This story isn't about me, but it begins with me.
I used to have another career. In an industry I didn't really fit into. I liked a lot of the work, but I never felt passionate about what I did, and never really felt like I fit in.
About 15 years ago, my paths crossed with Michael O'Connor Clarke. He hired me to do a job for which I had neither the experience nor the qualifications. I'm still not sure how it turned out for him, but it was terrific for me: I got some amazing experience, learned a whole load of new things, and found myself a mentor.
Michael was my mentor for a few years, helping me out as I muddled my way through, trying to figure out what I wanted to be when I grew up. And he listened to me and supported me when I went through a difficult time in my personal life.
And then at lunch a few years ago, he delivered his final and best act of mentorship: he told me to go away. We both knew that I was unhappy and hadn't really found my place in the tech world, but I didn't have the courage to get out.
He didn't want to be my mentor anymore because he didn't want me to be in the position of needing his help. He didn't want me to be in his industry anymore.
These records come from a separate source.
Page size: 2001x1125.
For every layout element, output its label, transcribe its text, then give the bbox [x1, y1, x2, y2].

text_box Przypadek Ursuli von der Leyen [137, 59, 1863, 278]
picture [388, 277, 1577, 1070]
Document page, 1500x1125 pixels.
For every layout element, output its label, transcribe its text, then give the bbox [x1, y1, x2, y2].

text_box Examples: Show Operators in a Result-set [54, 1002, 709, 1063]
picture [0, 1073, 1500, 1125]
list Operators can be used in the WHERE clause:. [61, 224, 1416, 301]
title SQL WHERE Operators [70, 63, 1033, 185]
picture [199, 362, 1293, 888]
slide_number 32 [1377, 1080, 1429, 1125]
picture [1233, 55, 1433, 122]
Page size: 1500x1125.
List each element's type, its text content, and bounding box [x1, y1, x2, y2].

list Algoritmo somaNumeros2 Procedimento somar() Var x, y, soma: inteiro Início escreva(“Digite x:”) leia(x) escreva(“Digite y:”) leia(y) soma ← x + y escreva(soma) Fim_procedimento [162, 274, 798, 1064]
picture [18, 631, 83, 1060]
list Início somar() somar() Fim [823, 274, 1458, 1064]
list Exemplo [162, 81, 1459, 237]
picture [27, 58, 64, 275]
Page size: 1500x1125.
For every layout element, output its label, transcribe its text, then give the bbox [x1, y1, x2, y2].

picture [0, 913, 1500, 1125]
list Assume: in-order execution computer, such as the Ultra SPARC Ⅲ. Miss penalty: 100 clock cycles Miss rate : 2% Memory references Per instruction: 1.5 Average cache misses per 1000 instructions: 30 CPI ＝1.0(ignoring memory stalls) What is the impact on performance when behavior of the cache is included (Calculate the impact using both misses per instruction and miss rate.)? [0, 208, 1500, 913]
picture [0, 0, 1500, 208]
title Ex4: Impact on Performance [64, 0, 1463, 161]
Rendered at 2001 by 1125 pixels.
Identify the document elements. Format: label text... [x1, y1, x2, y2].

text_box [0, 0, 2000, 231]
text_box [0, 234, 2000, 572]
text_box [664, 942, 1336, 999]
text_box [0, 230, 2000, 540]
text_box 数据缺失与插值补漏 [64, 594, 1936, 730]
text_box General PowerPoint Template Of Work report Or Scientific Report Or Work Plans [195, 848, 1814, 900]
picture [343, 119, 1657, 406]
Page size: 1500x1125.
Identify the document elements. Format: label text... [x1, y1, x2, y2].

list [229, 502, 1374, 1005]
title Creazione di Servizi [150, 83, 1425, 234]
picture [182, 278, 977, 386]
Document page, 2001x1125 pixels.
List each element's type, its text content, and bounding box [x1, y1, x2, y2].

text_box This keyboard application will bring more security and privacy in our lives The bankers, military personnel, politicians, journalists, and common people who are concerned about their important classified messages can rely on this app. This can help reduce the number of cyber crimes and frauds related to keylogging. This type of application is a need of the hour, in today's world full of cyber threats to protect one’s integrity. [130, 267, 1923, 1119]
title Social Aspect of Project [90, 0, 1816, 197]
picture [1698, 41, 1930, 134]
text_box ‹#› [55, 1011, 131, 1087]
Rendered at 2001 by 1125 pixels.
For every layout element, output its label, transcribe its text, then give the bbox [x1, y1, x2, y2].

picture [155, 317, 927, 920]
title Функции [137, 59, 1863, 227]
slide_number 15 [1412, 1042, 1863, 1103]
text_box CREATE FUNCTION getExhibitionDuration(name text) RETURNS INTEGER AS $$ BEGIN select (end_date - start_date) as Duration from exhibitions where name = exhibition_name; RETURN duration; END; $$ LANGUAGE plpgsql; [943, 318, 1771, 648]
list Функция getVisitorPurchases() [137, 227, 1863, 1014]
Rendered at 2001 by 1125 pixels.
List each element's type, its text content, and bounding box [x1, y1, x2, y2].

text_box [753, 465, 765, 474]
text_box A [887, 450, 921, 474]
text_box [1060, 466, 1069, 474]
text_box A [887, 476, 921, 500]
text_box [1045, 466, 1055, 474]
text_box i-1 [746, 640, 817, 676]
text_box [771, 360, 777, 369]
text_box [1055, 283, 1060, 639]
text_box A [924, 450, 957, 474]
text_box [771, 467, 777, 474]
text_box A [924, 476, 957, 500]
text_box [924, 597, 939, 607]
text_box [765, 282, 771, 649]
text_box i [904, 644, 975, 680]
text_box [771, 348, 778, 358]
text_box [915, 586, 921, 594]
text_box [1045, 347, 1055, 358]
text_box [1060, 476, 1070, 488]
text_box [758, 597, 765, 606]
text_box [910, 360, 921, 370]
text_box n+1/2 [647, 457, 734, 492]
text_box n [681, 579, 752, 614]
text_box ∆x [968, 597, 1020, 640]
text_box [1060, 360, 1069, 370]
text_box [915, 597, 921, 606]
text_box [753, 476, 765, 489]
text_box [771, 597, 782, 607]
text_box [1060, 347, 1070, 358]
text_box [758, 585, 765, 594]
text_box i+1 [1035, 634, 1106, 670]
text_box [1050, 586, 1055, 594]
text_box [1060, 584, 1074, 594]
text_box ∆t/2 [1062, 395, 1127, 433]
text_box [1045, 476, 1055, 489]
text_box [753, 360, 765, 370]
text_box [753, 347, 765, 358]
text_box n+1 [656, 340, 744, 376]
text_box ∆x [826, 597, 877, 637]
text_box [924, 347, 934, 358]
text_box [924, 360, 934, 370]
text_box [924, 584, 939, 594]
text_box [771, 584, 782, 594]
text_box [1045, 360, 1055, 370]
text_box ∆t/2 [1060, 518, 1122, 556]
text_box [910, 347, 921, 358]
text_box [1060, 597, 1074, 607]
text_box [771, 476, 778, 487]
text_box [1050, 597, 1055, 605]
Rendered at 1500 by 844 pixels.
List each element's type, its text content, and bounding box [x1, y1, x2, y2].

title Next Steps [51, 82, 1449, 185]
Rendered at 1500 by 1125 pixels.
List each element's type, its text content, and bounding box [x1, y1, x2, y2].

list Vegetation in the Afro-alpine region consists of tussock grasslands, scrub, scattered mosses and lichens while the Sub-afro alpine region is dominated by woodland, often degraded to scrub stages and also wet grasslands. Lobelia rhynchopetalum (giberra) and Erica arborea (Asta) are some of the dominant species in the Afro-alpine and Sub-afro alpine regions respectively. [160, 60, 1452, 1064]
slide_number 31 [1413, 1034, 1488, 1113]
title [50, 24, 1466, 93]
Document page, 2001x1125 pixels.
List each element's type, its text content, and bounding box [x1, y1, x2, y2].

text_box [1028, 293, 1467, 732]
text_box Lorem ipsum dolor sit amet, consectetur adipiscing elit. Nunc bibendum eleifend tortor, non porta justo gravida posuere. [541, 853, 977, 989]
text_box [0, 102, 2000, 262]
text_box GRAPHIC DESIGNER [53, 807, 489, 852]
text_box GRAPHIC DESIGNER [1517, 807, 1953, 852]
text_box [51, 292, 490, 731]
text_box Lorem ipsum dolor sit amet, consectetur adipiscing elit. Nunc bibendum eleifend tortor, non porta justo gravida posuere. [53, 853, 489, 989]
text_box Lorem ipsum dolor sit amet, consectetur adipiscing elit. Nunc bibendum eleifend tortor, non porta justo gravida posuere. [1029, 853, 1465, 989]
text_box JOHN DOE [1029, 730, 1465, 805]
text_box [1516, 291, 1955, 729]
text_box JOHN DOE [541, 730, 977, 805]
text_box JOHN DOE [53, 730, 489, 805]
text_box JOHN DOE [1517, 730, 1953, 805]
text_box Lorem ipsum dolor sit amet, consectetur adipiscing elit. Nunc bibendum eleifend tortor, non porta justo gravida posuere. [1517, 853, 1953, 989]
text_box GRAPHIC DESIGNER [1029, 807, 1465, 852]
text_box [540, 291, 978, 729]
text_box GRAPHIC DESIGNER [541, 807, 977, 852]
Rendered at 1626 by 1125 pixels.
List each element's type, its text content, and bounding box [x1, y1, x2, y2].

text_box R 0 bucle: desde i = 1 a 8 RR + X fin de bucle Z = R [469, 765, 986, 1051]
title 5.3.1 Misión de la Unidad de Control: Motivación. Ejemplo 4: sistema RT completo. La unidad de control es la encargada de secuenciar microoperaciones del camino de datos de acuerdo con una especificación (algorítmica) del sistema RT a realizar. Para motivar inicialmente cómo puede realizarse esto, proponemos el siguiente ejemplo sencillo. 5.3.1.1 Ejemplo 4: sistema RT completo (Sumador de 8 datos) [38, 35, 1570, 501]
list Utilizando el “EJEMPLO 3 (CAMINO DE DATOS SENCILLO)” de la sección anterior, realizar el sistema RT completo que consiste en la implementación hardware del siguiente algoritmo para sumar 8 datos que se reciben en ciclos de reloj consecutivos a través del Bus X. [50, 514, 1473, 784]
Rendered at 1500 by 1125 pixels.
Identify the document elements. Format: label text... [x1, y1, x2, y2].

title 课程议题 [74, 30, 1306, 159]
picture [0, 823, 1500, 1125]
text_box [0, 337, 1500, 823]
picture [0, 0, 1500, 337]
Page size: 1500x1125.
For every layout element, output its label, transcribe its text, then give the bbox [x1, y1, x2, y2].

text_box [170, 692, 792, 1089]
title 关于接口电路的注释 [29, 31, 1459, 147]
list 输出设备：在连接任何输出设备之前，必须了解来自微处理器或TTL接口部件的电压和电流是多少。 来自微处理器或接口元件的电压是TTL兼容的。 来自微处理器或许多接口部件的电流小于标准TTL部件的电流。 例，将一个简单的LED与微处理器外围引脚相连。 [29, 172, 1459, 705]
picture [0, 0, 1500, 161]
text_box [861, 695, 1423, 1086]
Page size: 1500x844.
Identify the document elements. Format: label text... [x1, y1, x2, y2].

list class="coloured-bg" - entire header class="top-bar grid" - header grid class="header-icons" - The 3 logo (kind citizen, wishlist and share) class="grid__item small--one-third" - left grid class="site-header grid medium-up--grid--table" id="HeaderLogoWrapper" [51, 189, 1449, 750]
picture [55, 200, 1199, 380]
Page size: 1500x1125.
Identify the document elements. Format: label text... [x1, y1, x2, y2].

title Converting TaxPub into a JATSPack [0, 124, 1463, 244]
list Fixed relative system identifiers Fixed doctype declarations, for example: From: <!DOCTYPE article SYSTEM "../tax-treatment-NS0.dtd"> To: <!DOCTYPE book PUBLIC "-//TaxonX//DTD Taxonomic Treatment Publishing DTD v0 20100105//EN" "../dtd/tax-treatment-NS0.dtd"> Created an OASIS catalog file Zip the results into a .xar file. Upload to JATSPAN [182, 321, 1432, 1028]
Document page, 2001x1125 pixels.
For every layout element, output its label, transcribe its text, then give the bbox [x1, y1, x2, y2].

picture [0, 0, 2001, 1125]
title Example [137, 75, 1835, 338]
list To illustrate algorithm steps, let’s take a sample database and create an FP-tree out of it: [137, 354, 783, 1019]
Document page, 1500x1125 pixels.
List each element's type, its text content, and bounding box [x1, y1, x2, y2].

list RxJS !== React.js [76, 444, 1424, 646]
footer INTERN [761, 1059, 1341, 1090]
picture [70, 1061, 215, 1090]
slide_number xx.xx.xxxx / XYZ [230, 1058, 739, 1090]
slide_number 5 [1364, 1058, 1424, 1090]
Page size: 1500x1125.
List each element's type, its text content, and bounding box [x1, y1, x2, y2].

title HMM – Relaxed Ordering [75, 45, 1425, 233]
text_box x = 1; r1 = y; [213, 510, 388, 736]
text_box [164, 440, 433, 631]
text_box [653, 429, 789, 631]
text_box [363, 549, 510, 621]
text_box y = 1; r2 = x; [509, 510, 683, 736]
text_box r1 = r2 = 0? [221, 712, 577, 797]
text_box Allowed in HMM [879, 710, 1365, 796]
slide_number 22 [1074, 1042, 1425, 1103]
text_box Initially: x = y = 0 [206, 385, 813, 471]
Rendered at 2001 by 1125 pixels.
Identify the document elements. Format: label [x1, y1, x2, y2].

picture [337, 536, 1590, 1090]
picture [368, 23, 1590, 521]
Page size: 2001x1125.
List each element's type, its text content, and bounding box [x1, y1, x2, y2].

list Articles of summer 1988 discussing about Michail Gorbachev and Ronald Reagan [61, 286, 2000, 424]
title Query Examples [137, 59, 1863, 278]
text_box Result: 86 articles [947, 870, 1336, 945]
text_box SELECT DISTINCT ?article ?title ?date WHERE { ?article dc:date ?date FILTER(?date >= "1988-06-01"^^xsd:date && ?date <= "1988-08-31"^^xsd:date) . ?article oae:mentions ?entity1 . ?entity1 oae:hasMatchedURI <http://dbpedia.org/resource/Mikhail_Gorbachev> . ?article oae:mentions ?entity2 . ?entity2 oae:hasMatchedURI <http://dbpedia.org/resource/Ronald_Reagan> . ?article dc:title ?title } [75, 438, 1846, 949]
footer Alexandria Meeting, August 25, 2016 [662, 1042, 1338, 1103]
I'm not, and I'm happier and more fulfilled professionally than I ever was in my previous career. And Michael gets credit for helping me make that jump. I'll forever be grateful to him for that.
It was with shock and sadness that I learned yesterday of his illness. Michael has been diagnosed with esophageal cancer, a very aggressive and difficult to treat cancer. I'm still processing this, I'll be honest. There is a call for support that has been organized by his friends and colleagues.
And old and very dear friend lost his father to brain cancer recently, too. I just don't know what to say.
Actually, I take that back. I do know what to say: Fuck cancer.